§ **Instrução**: Retome o trecho abaixo sobre José de Matos e o jornal 'Diário da Manhã', dando continuidade ao texto a partir da última frase.

10 de novembro de 1937. Nesse dia centenas de pessoas foram ao Ingá para assistir a posse do novo Interventor Federal, cuja escolha recaiu em um outro Oficial de Marinha, o Comandante Ernani do Amaral Peixoto. José de Matos não faltou à cerimônia, todo sorridente e maneiroso. Mas as esperanças que alimentava acabaram num ápice, quando o novo Interventor, a exemplo de outro Interventor, seu colega de posto, disse não ao José de Matos, um não seco, sem nem mesmo ter demonstrado interesse em ser assinante do jornal.

E o 'Diário da Manhã' passou a ter vida difícil. Foi quando, mal aconselhado José de Matos enveredou por caminhos que feriam a boa ética profissional, o que lhe acarretou a censura prévia de seu jornal, como vinha acontecendo, aliás, com todos os jornais brasileiros. E assim correram os anos até que, em 1941, uma vintena de dias antes de Pearl Harbour, o secretário do 'Diário da Manhã', aproveitando-se da saída mais cedo do censor, publicou na primeira página uma deslavada mentira internacional envolvendo o Brasil e a Alemanha.

Oswaldo Aranha, então Chanceler, recebe no dia seguinte a visita do Embaixador alemão que foi protestar contra a aleivosia do 'Diário da Manhã'. Aranha entendeu-se depois, com o Ministro da Justiça e esse com o Interventor Amaral Peixoto, ficando resolvido o fechamento temporário do jornal de José de Matos, como uma satisfação à Alemanha.

§ **Linhas**:

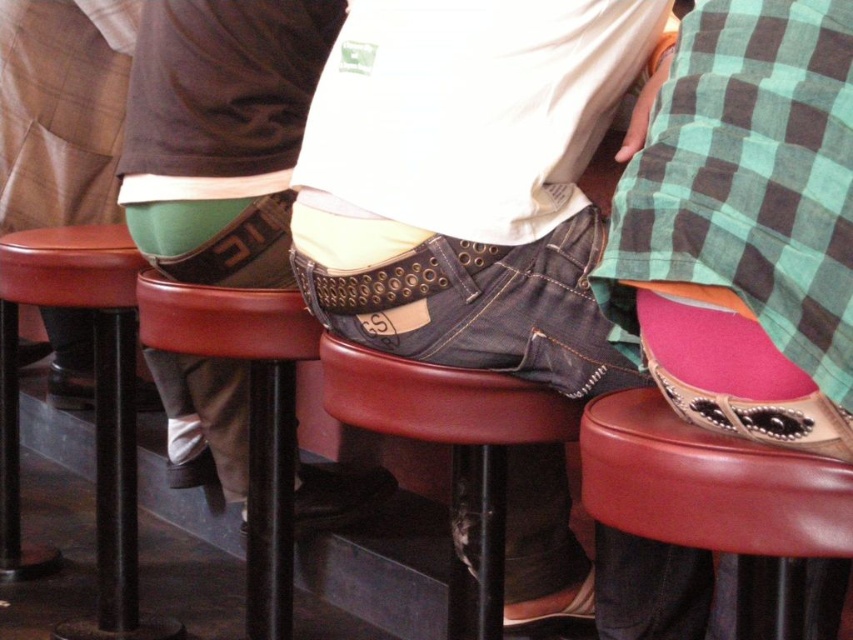
Does leather seat at lower left come in front of smooth leather bar stool at center?

No, leather seat at lower left is further to the viewer.

Is leather seat at lower left smaller than smooth leather bar stool at center?

No, leather seat at lower left is not smaller than smooth leather bar stool at center.

Who is more distant from viewer, (x=108, y=618) or (x=486, y=627)?

Point (x=108, y=618)

This screenshot has width=853, height=640. Identify the location of leather seat at lower left. (94, 397).

Can you confirm if leather at center is wider than leather seat at lower left?

In fact, leather at center might be narrower than leather seat at lower left.

Is leather at center to the right of leather seat at lower left from the viewer's perspective?

Yes, leather at center is to the right of leather seat at lower left.

What do you see at coordinates (708, 484) in the screenshot?
I see `leather at center` at bounding box center [708, 484].

The width and height of the screenshot is (853, 640). Identify the location of leather at center. (708, 484).

Who is higher up, jeans at center or smooth leather bar stool at center?

Positioned higher is jeans at center.

Between point (682, 616) and point (408, 380), which one is positioned in front?

Point (408, 380) is more forward.

The image size is (853, 640). Identify the location of jeans at center. (467, 180).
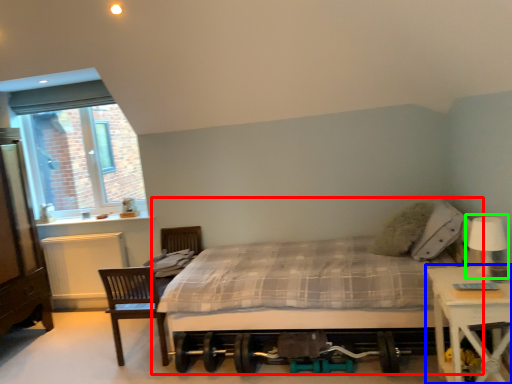
Question: Based on their relative distances, which object is farther from bed (highlighted by a red box)? Choose from nightstand (highlighted by a blue box) and table lamp (highlighted by a green box).

Choices:
 (A) nightstand
 (B) table lamp

Answer: (B)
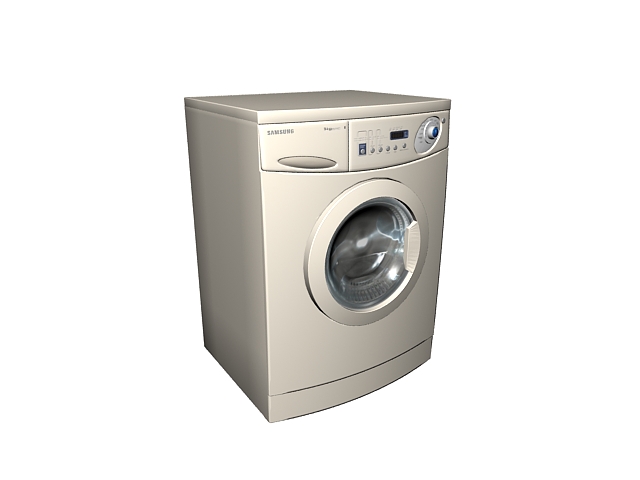
Identify the location of blue knob. This screenshot has height=480, width=640. (434, 129).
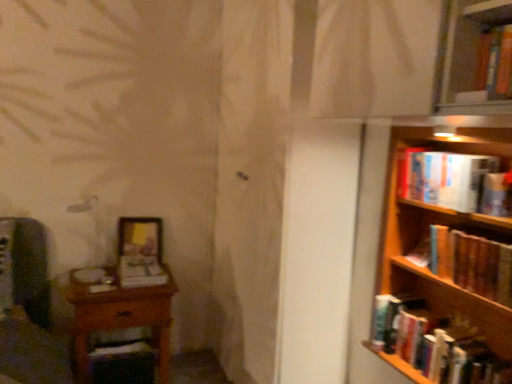
Question: From the image's perspective, is hardcover book at right, the 3th book when ordered from bottom to top, on hardcover book at right, the 1th book from the bottom?

Choices:
 (A) yes
 (B) no

Answer: (A)

Question: Does hardcover book at right, placed as the 1th book when sorted from right to left, have a lesser width compared to hardcover book at right, placed as the 2th book when sorted from right to left?

Choices:
 (A) yes
 (B) no

Answer: (A)

Question: Considering the relative sizes of hardcover book at right, placed as the 1th book when sorted from right to left, and hardcover book at right, placed as the 3th book when sorted from left to right, in the image provided, is hardcover book at right, placed as the 1th book when sorted from right to left, smaller than hardcover book at right, placed as the 3th book when sorted from left to right,?

Choices:
 (A) yes
 (B) no

Answer: (A)

Question: Considering the relative sizes of hardcover book at right, the 3th book when ordered from bottom to top, and hardcover book at right, placed as the 3th book when sorted from left to right, in the image provided, is hardcover book at right, the 3th book when ordered from bottom to top, wider than hardcover book at right, placed as the 3th book when sorted from left to right,?

Choices:
 (A) no
 (B) yes

Answer: (A)

Question: Is hardcover book at right, which ranks as the fourth book in left-to-right order, directly adjacent to hardcover book at right, placed as the 3th book when sorted from left to right?

Choices:
 (A) no
 (B) yes

Answer: (A)

Question: From a real-world perspective, relative to wooden table at left, is hardcover book at upper right, placed as the 2th book when sorted from left to right, vertically above or below?

Choices:
 (A) below
 (B) above

Answer: (B)

Question: Is point (487, 162) positioned closer to the camera than point (75, 339)?

Choices:
 (A) farther
 (B) closer

Answer: (B)

Question: Is hardcover book at upper right, which ranks as the first book in top-to-bottom order, bigger or smaller than wooden table at left?

Choices:
 (A) big
 (B) small

Answer: (B)

Question: Based on their positions, is hardcover book at upper right, the 3th book from the right, located to the left or right of wooden table at left?

Choices:
 (A) left
 (B) right

Answer: (B)

Question: In terms of width, does hardcover book at right, placed as the 2th book when sorted from right to left, look wider or thinner when compared to matte white book at center, the 3th book from the top?

Choices:
 (A) wide
 (B) thin

Answer: (B)

Question: From the image's perspective, is hardcover book at right, the 1th book from the bottom, positioned above or below matte white book at center, which is the first book in left-to-right order?

Choices:
 (A) above
 (B) below

Answer: (B)

Question: From their relative heights in the image, would you say hardcover book at right, the 1th book from the bottom, is taller or shorter than matte white book at center, which is the first book in left-to-right order?

Choices:
 (A) short
 (B) tall

Answer: (B)

Question: Is hardcover book at right, placed as the 3th book when sorted from left to right, spatially inside matte white book at center, which is the 4th book from right to left, or outside of it?

Choices:
 (A) inside
 (B) outside

Answer: (B)

Question: Is hardcover book at right, the 3th book when ordered from bottom to top, to the left or to the right of wooden bookshelf at right in the image?

Choices:
 (A) left
 (B) right

Answer: (B)

Question: Is hardcover book at right, the 3th book when ordered from bottom to top, in front of or behind wooden bookshelf at right in the image?

Choices:
 (A) behind
 (B) front

Answer: (A)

§ **Resultado do exercício**:
Desespero

Desesperado, perseguido pelos credores, sem dinheiro nem para suas despesas pessoais, José de Matos resolveu desfazer-se de seu jornal e o vende ao Dr. Eugênio Borges, então Prefeito de São Gonçalo que, desejando fazer carreira política no Estado, um jornal lhe parecia ser então o melhor caminho. José de Matos, com o dinheiro recebido, paga a alguns credores e com o irmão funda a "Agência de Contabilidade dos Irmãos Matos", em Niterói. A 24 de outubro de 1945, José de Matos sai para as ruas, cantando, eufórico. Findava-se nesse dia, em todo, o país, o Estado Novo e com ele a Interventoria no Estado.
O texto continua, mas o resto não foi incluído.